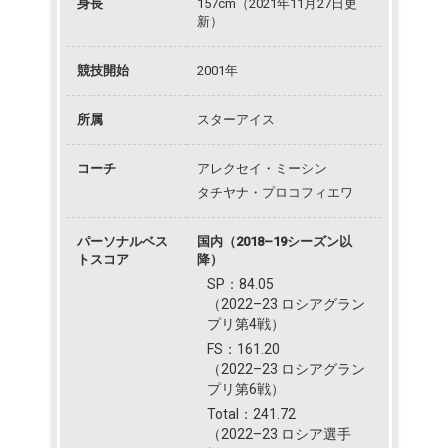
身長
157cm（2021年11月27日更
新）
競技開始
2001年
所属
スターアイス
コーチ
アレクセイ・ミーシン
タチヤナ・プロコフィエワ
パーソナルベス
国内（2018–19シーズン以
トスコア
降）
SP：84.05
（2022–23 ロシアグラン
プリ第4戦）
FS：161.20
（2022–23 ロシアグラン
プリ第6戦）
Total：241.72
（2022–23 ロシア選手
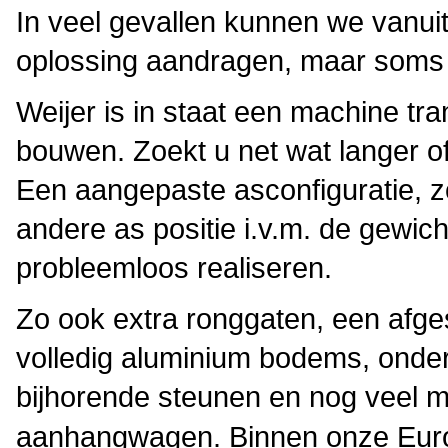
In veel gevallen kunnen we vanui
oplossing aandragen, maar soms 
Weijer is in staat een machine tra
bouwen. Zoekt u net wat langer 
Een aangepaste asconfiguratie, z
andere as positie i.v.m. de gewic
probleemloos realiseren.
Zo ook extra ronggaten, een afge
volledig aluminium bodems, onder
bijhorende steunen en nog veel 
aanhangwagen.
Binnen onze Eur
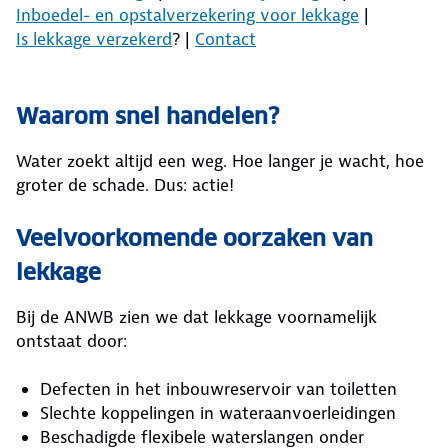
Inboedel- en opstalverzekering voor lekkage
|
Is lekkage verzekerd
? |
Contact
Waarom snel handelen?
Water zoekt altijd een weg. Hoe langer je wacht, hoe
groter de schade. Dus: actie!
Veelvoorkomende oorzaken van
lekkage
Bij de ANWB zien we dat lekkage voornamelijk
ontstaat door:
Defecten in het inbouwreservoir van toiletten
Slechte koppelingen in wateraanvoerleidingen
Beschadigde flexibele waterslangen onder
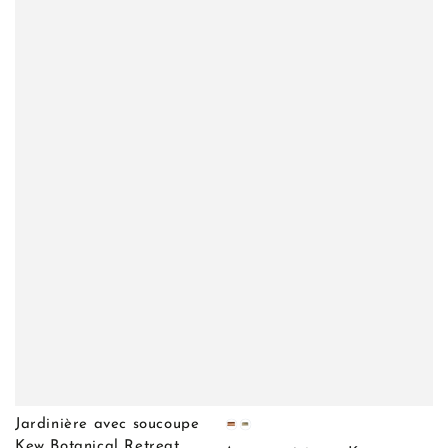
Jardinière avec soucoupe
Cuivre
Laiton
Kew Botanical Retreat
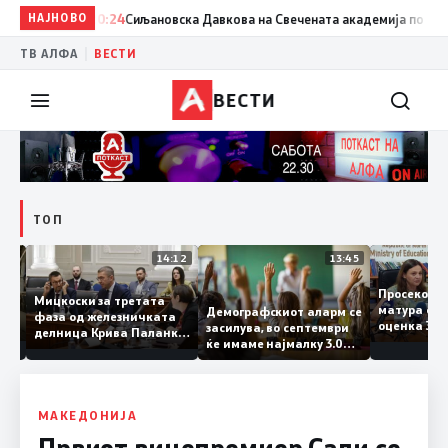
НАЈНОВО
20:24
Сиљановска Давкова на Свечената академија по повод „
|
ТВ АЛФА
ВЕСТИ
ВЕСТИ
ТОП
15:20
14:12
13:45
Просеко
Мицкоски за третата
матура 
Демографскиот аларм се
фаза од железничката
: Во
оценка 
засилува, во септември
делница Крива Паланка
 22
ќе имаме најмалку 3.000
– Деве Баир: Проектот
првачиња помалку
нема да заврши на
половина тунел во слепа
улица, сега имаме
целина
МАКЕДОНИЈА
Првиот вицепремиер Сали се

* * * * * * * * *

**DIRECTIVE:**
The response must restate each line of the material above exactly and contain no images.

**EXERCISE RESPONSE:**
身長
157cm（2021年11月27日更
新）
競技開始
2001年
所属
スターアイス
コーチ
アレクセイ・ミーシン
タチヤナ・プロコフィエワ
パーソナルベス
国内（2018–19シーズン以
トスコア
降）
SP：84.05
（2022–23 ロシアグラン
プリ第4戦）
FS：161.20
（2022–23 ロシアグラン
プリ第6戦）
Total：241.72
（2022–23 ロシア選手
In veel gevallen kunnen we vanui
oplossing aandragen, maar soms 
Weijer is in staat een machine tra
bouwen. Zoekt u net wat langer 
Een aangepaste asconfiguratie, z
andere as positie i.v.m. de gewic
probleemloos realiseren.
Zo ook extra ronggaten, een afge
volledig aluminium bodems, onder
bijhorende steunen en nog veel 
aanhangwagen.
Binnen onze Eur
Inboedel- en opstalverzekering voor lekkage
|
Is lekkage verzekerd
? |
Contact
Waarom snel handelen?
Water zoekt altijd een weg. Hoe langer je wacht, hoe
groter de schade. Dus: actie!
Veelvoorkomende oorzaken van
lekkage
Bij de ANWB zien we dat lekkage voornamelijk
ontstaat door:
Defecten in het inbouwreservoir van toiletten
Slechte koppelingen in wateraanvoerleidingen
Beschadigde flexibele waterslangen onder
Jardinière avec soucoupe
Cuivre
Laiton
Kew Botanical Retreat
НАЈНОВО
20:24
Сиљановска Давкова на Свечената академија по повод „
|
ТВ АЛФА
ВЕСТИ
ВЕСТИ
ТОП
15:20
14:12
13:45
Просеко
Мицкоски за третата
матура 
Демографскиот аларм се
фаза од железничката
: Во
оценка 
засилува, во септември
делница Крива Паланка
 22
ќе имаме најмалку 3.000
– Деве Баир: Проектот
првачиња помалку
нема да заврши на
половина тунел во слепа
улица, сега имаме
целина
МАКЕДОНИЈА
Првиот вицепремиер Сали се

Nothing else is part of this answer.